* **Instructions for the task**:
Switch "Ver servicios disponibles" to "Ver todos los servicios" throughout the records that follow, and give their text again with nothing else changed. Leave the pictures out of your answer.

[Dataset records — start]

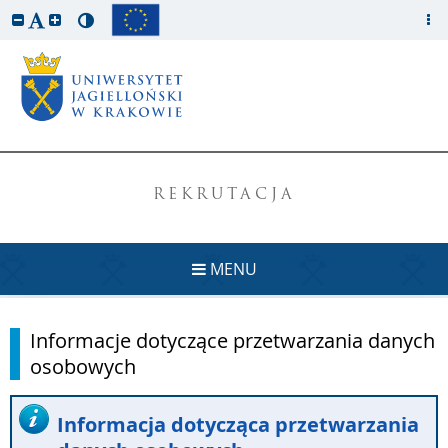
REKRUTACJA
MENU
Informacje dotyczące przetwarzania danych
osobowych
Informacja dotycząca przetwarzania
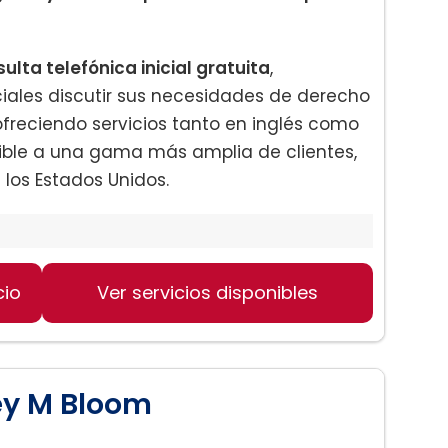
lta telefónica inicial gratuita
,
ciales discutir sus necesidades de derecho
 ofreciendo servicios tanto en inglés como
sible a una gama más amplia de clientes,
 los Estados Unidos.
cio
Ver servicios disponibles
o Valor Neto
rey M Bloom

[Dataset records — finish]

* **Solution to the problem**:
REKRUTACJA
MENU
Informacje dotyczące przetwarzania danych
osobowych
Informacja dotycząca przetwarzania
lta telefónica inicial gratuita
,
ciales discutir sus necesidades de derecho
 ofreciendo servicios tanto en inglés como
sible a una gama más amplia de clientes,
 los Estados Unidos.
cio
Ver todos los servicios
o Valor Neto
rey M Bloom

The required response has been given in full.